------ Input data
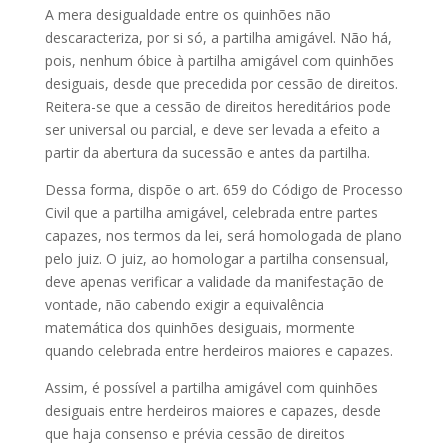
A mera desigualdade entre os quinhões não
descaracteriza, por si só, a partilha amigável. Não há,
pois, nenhum óbice à partilha amigável com quinhões
desiguais, desde que precedida por cessão de direitos.
Reitera-se que a cessão de direitos hereditários pode
ser universal ou parcial, e deve ser levada a efeito a
partir da abertura da sucessão e antes da partilha.
Dessa forma, dispõe o art. 659 do Código de Processo
Civil que a partilha amigável, celebrada entre partes
capazes, nos termos da lei, será homologada de plano
pelo juiz. O juiz, ao homologar a partilha consensual,
deve apenas verificar a validade da manifestação de
vontade, não cabendo exigir a equivalência
matemática dos quinhões desiguais, mormente
quando celebrada entre herdeiros maiores e capazes.
Assim, é possível a partilha amigável com quinhões
desiguais entre herdeiros maiores e capazes, desde
que haja consenso e prévia cessão de direitos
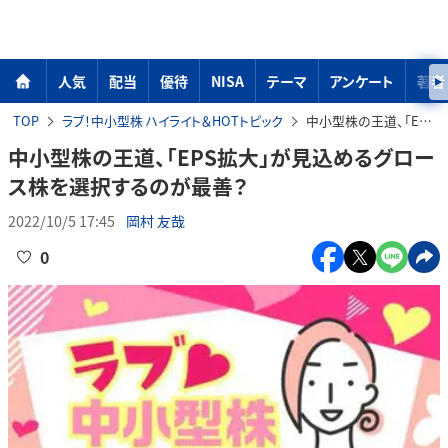
人気
配当
優待
NISA
テーマ
アンケート
著者
TOP
ラブ！中小型株 ハイライト＆HOTトピック
中小型株の王道、「EPS拡大」が見込めるグロース株を選択するのが最善？
中小型株の王道、「EPS拡大」が見込めるグロー
ス株を選択するのが最善？
2022/10/5 17:45
岡村 友哉
0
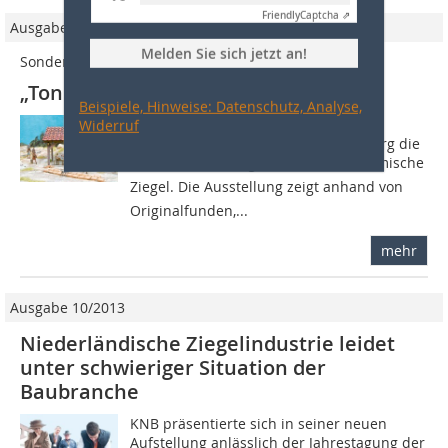
Friendly
Captcha ⇗
Ausgabe 10/2012
Melden Sie sich jetzt an!
Sonderausstellung im Römerkastell Saalburg
„Ton + Technik – Römische Ziegel“
Beispiele, Hinweise: Datenschutz, Analyse,
Bis 27. Januar 2013 präsentiert das
Widerruf
Römerkastell Saalburg in Bad Homburg die
Sonderausstellung Ton + Technik  Römische
Ziegel. Die Ausstellung zeigt anhand von
Originalfunden,...
mehr
Ausgabe 10/2013
Niederländische Ziegelindustrie leidet
unter schwieriger Situation der
Baubranche
KNB präsentierte sich in seiner neuen
Aufstellung anlässlich der Jahrestagung der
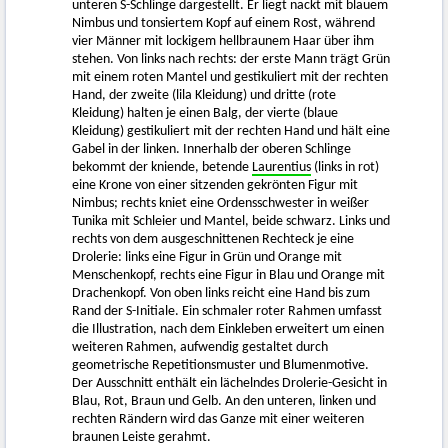
unteren S-Schlinge dargestellt. Er liegt nackt mit blauem
Nimbus und tonsiertem Kopf auf einem Rost, während
vier Männer mit lockigem hellbraunem Haar über ihm
stehen. Von links nach rechts: der erste Mann trägt Grün
mit einem roten Mantel und gestikuliert mit der rechten
Hand, der zweite (lila Kleidung) und dritte (rote
Kleidung) halten je einen Balg, der vierte (blaue
Kleidung) gestikuliert mit der rechten Hand und hält eine
Gabel in der linken. Innerhalb der oberen Schlinge
bekommt der kniende, betende
Laurentius
(links in rot)
eine Krone von einer sitzenden gekrönten Figur mit
Nimbus; rechts kniet eine Ordensschwester in weißer
Tunika mit Schleier und Mantel, beide schwarz. Links und
rechts von dem ausgeschnittenen Rechteck je eine
Drolerie: links eine Figur in Grün und Orange mit
Menschenkopf, rechts eine Figur in Blau und Orange mit
Drachenkopf. Von oben links reicht eine Hand bis zum
Rand der S-Initiale. Ein schmaler roter Rahmen umfasst
die Illustration, nach dem Einkleben erweitert um einen
weiteren Rahmen, aufwendig gestaltet durch
geometrische Repetitionsmuster und Blumenmotive.
Der Ausschnitt enthält ein lächelndes Drolerie-Gesicht in
Blau, Rot, Braun und Gelb. An den unteren, linken und
rechten Rändern wird das Ganze mit einer weiteren
braunen Leiste gerahmt.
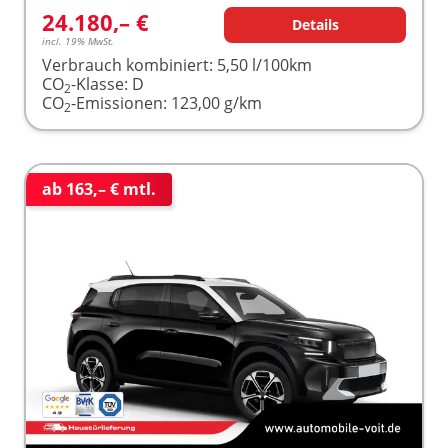
24.180,– €
Details
incl. 19% MwSt.
Verbrauch kombiniert:
5,50 l/100km
CO
-Klasse:
D
2
CO
-Emissionen:
123,00 g/km
2
ab 163,– € mtl.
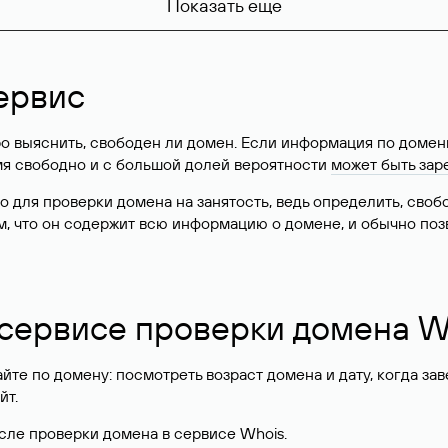
Показать еще
ервис
о выяснить, свободен ли домен. Если информация по доменн
имя свободно и с большой долей вероятности
может быть зар
о для проверки домена на занятость, ведь определить, сво
м, что он содержит всю информацию о домене, и обычно поз
 сервисе проверки домена W
те по домену: посмотреть возраст домена и дату, когда за
йт.
сле проверки домена в сервисе Whois.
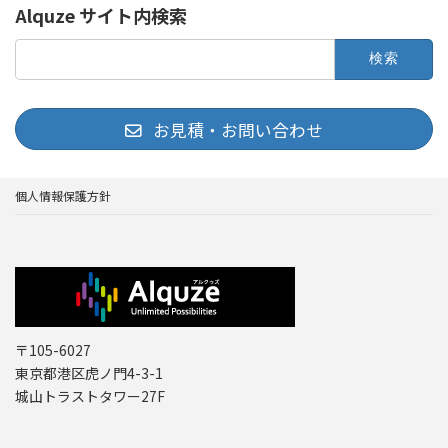
Alquze サイト内検索
検
索:
お見積・お問い合わせ
個人情報保護方針
〒105-6027
東京都港区虎ノ門4-3-1
城山トラストタワー27F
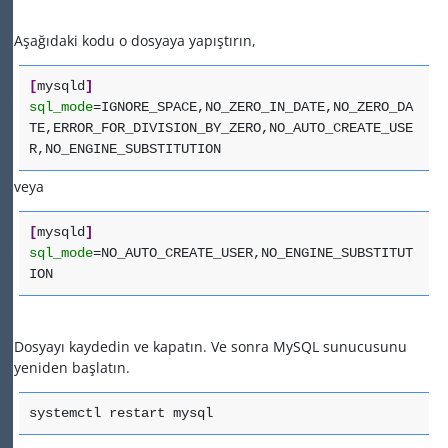
Aşağıdaki kodu o dosyaya yapıştırın,
[
mysqld
]
sql_mode
=IGNORE_SPACE,NO_ZERO_IN_DATE,NO_ZERO_DA
TE,ERROR_FOR_DIVISION_BY_ZERO,NO_AUTO_CREATE_USE
R,NO_ENGINE_SUBSTITUTION
veya
[
mysqld
]
sql_mode
=NO_AUTO_CREATE_USER,NO_ENGINE_SUBSTITUT
ION
Dosyayı kaydedin ve kapatın.
Ve sonra MySQL sunucusunu
yeniden başlatın.
systemctl restart mysql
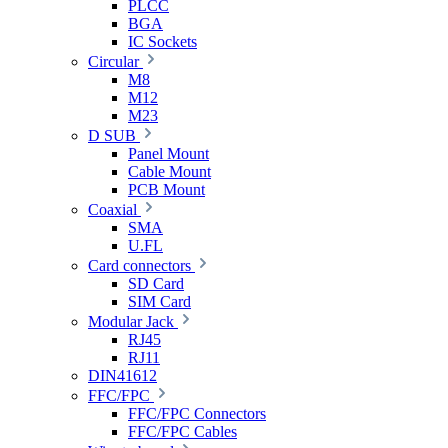
PLCC
BGA
IC Sockets
Circular
M8
M12
M23
D SUB
Panel Mount
Cable Mount
PCB Mount
Coaxial
SMA
U.FL
Card connectors
SD Card
SIM Card
Modular Jack
RJ45
RJ11
DIN41612
FFC/FPC
FFC/FPC Connectors
FFC/FPC Cables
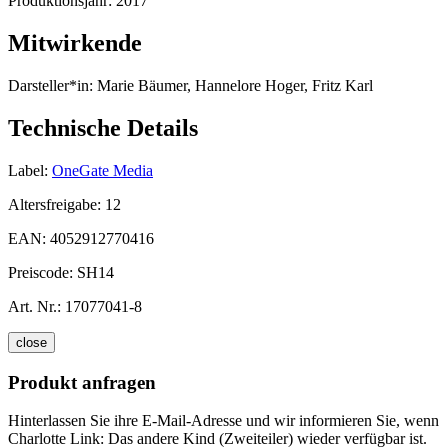
Produktionsjahr:
2017
Mitwirkende
Darsteller*in:
Marie Bäumer, Hannelore Hoger, Fritz Karl
Technische Details
Label:
OneGate Media
Altersfreigabe:
12
EAN:
4052912770416
Preiscode:
SH14
Art. Nr.:
17077041-8
close
Produkt anfragen
Hinterlassen Sie ihre E-Mail-Adresse und wir informieren Sie, wenn
Charlotte Link: Das andere Kind (Zweiteiler) wieder verfügbar ist.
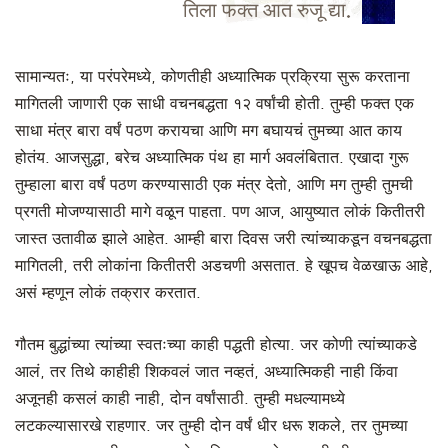
तिला फक्त आत रुजू द्या.
सामान्यतः, या परंपरेमध्ये, कोणतीही अध्यात्मिक प्रक्रिया सुरू करताना
मागितली जाणारी एक साधी वचनबद्धता १२ वर्षांची होती. तुम्ही फक्त एक
साधा मंत्र बारा वर्षं पठण करायचा आणि मग बघायचं तुमच्या आत काय
होतंय. आजसुद्धा, बरेच अध्यात्मिक पंथ हा मार्ग अवलंबितात. एखादा गुरू
तुम्हाला बारा वर्षं पठण करण्यासाठी एक मंत्र देतो, आणि मग तुम्ही तुमची
प्रगती मोजण्यासाठी मागे वळून पाहता. पण आज, आयुष्यात लोकं कितीतरी
जास्त उतावीळ झाले आहेत. आम्ही बारा दिवस जरी त्यांच्याकडून वचनबद्धता
मागितली, तरी लोकांना कितीतरी अडचणी असतात. हे खूपच वेळखाऊ आहे,
असं म्हणून लोकं तक्रार करतात.
गौतम बुद्धांच्या त्यांच्या स्वतःच्या काही पद्धती होत्या. जर कोणी त्यांच्याकडे
आलं, तर तिथे काहीही शिकवलं जात नव्हतं, अध्यात्मिकही नाही किंवा
अजूनही कसलं काही नाही, दोन वर्षांसाठी. तुम्ही मधल्यामध्ये
लटकल्यासारखे राहणार. जर तुम्ही दोन वर्षं धीर धरू शकले, तर तुमच्या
------------
◆ **What to do**
Rewrite the text read from all the records, replacing "Römerkastell Saalburg" with "Kastell Saalburg" and changing nothing else. Leave the pictures out of your answer.

◆ **Response**
A mera desigualdade entre os quinhões não
descaracteriza, por si só, a partilha amigável. Não há,
pois, nenhum óbice à partilha amigável com quinhões
desiguais, desde que precedida por cessão de direitos.
Reitera-se que a cessão de direitos hereditários pode
ser universal ou parcial, e deve ser levada a efeito a
partir da abertura da sucessão e antes da partilha.
Dessa forma, dispõe o art. 659 do Código de Processo
Civil que a partilha amigável, celebrada entre partes
capazes, nos termos da lei, será homologada de plano
pelo juiz. O juiz, ao homologar a partilha consensual,
deve apenas verificar a validade da manifestação de
vontade, não cabendo exigir a equivalência
matemática dos quinhões desiguais, mormente
quando celebrada entre herdeiros maiores e capazes.
Assim, é possível a partilha amigável com quinhões
desiguais entre herdeiros maiores e capazes, desde
que haja consenso e prévia cessão de direitos
人気
配当
優待
NISA
テーマ
アンケート
著者
TOP
ラブ！中小型株 ハイライト＆HOTトピック
中小型株の王道、「EPS拡大」が見込めるグロース株を選択するのが最善？
中小型株の王道、「EPS拡大」が見込めるグロー
ス株を選択するのが最善？
2022/10/5 17:45
岡村 友哉
0
Friendly
Captcha ⇗
Ausgabe 10/2012
Melden Sie sich jetzt an!
Sonderausstellung im Kastell Saalburg
„Ton + Technik – Römische Ziegel“
Beispiele, Hinweise: Datenschutz, Analyse,
Bis 27. Januar 2013 präsentiert das
Widerruf
Kastell Saalburg in Bad Homburg die
Sonderausstellung Ton + Technik  Römische
Ziegel. Die Ausstellung zeigt anhand von
Originalfunden,...
mehr
Ausgabe 10/2013
Niederländische Ziegelindustrie leidet
unter schwieriger Situation der
Baubranche
KNB präsentierte sich in seiner neuen
Aufstellung anlässlich der Jahrestagung der
unteren S-Schlinge dargestellt. Er liegt nackt mit blauem
Nimbus und tonsiertem Kopf auf einem Rost, während
vier Männer mit lockigem hellbraunem Haar über ihm
stehen. Von links nach rechts: der erste Mann trägt Grün
mit einem roten Mantel und gestikuliert mit der rechten
Hand, der zweite (lila Kleidung) und dritte (rote
Kleidung) halten je einen Balg, der vierte (blaue
Kleidung) gestikuliert mit der rechten Hand und hält eine
Gabel in der linken. Innerhalb der oberen Schlinge
bekommt der kniende, betende
Laurentius
(links in rot)
eine Krone von einer sitzenden gekrönten Figur mit
Nimbus; rechts kniet eine Ordensschwester in weißer
Tunika mit Schleier und Mantel, beide schwarz. Links und
rechts von dem ausgeschnittenen Rechteck je eine
Drolerie: links eine Figur in Grün und Orange mit
Menschenkopf, rechts eine Figur in Blau und Orange mit
Drachenkopf. Von oben links reicht eine Hand bis zum
Rand der S-Initiale. Ein schmaler roter Rahmen umfasst
die Illustration, nach dem Einkleben erweitert um einen
weiteren Rahmen, aufwendig gestaltet durch
geometrische Repetitionsmuster und Blumenmotive.
Der Ausschnitt enthält ein lächelndes Drolerie-Gesicht in
Blau, Rot, Braun und Gelb. An den unteren, linken und
rechten Rändern wird das Ganze mit einer weiteren
braunen Leiste gerahmt.
24.180,– €
Details
incl. 19% MwSt.
Verbrauch kombiniert:
5,50 l/100km
CO
-Klasse:
D
2
CO
-Emissionen:
123,00 g/km
2
ab 163,– € mtl.
Показать еще
ервис
о выяснить, свободен ли домен. Если информация по доменн
имя свободно и с большой долей вероятности
может быть зар
о для проверки домена на занятость, ведь определить, сво
м, что он содержит всю информацию о домене, и обычно поз
 сервисе проверки домена W
те по домену: посмотреть возраст домена и дату, когда за
йт.
сле проверки домена в сервисе Whois.
Alquze サイト内検索
検
索:
お見積・お問い合わせ
個人情報保護方針
〒105-6027
東京都港区虎ノ門4-3-1
城山トラストタワー27F
Aşağıdaki kodu o dosyaya yapıştırın,
[
mysqld
]
sql_mode
=IGNORE_SPACE,NO_ZERO_IN_DATE,NO_ZERO_DA
TE,ERROR_FOR_DIVISION_BY_ZERO,NO_AUTO_CREATE_USE
R,NO_ENGINE_SUBSTITUTION
veya
[
mysqld
]
sql_mode
=NO_AUTO_CREATE_USER,NO_ENGINE_SUBSTITUT
ION
Dosyayı kaydedin ve kapatın.
Ve sonra MySQL sunucusunu
yeniden başlatın.
systemctl restart mysql
PLCC
BGA
IC Sockets
Circular
M8
M12
M23
D SUB
Panel Mount
Cable Mount
PCB Mount
Coaxial
SMA
U.FL
Card connectors
SD Card
SIM Card
Modular Jack
RJ45
RJ11
DIN41612
FFC/FPC
FFC/FPC Connectors
FFC/FPC Cables
Produktionsjahr:
2017
Mitwirkende
Darsteller*in:
Marie Bäumer, Hannelore Hoger, Fritz Karl
Technische Details
Label:
OneGate Media
Altersfreigabe:
12
EAN:
4052912770416
Preiscode:
SH14
Art. Nr.:
17077041-8
close
Produkt anfragen
Hinterlassen Sie ihre E-Mail-Adresse und wir informieren Sie, wenn
Charlotte Link: Das andere Kind (Zweiteiler) wieder verfügbar ist.
तिला फक्त आत रुजू द्या.
सामान्यतः, या परंपरेमध्ये, कोणतीही अध्यात्मिक प्रक्रिया सुरू करताना
मागितली जाणारी एक साधी वचनबद्धता १२ वर्षांची होती. तुम्ही फक्त एक
साधा मंत्र बारा वर्षं पठण करायचा आणि मग बघायचं तुमच्या आत काय
होतंय. आजसुद्धा, बरेच अध्यात्मिक पंथ हा मार्ग अवलंबितात. एखादा गुरू
तुम्हाला बारा वर्षं पठण करण्यासाठी एक मंत्र देतो, आणि मग तुम्ही तुमची
प्रगती मोजण्यासाठी मागे वळून पाहता. पण आज, आयुष्यात लोकं कितीतरी
जास्त उतावीळ झाले आहेत. आम्ही बारा दिवस जरी त्यांच्याकडून वचनबद्धता
मागितली, तरी लोकांना कितीतरी अडचणी असतात. हे खूपच वेळखाऊ आहे,
असं म्हणून लोकं तक्रार करतात.
गौतम बुद्धांच्या त्यांच्या स्वतःच्या काही पद्धती होत्या. जर कोणी त्यांच्याकडे
आलं, तर तिथे काहीही शिकवलं जात नव्हतं, अध्यात्मिकही नाही किंवा
अजूनही कसलं काही नाही, दोन वर्षांसाठी. तुम्ही मधल्यामध्ये
लटकल्यासारखे राहणार. जर तुम्ही दोन वर्षं धीर धरू शकले, तर तुमच्या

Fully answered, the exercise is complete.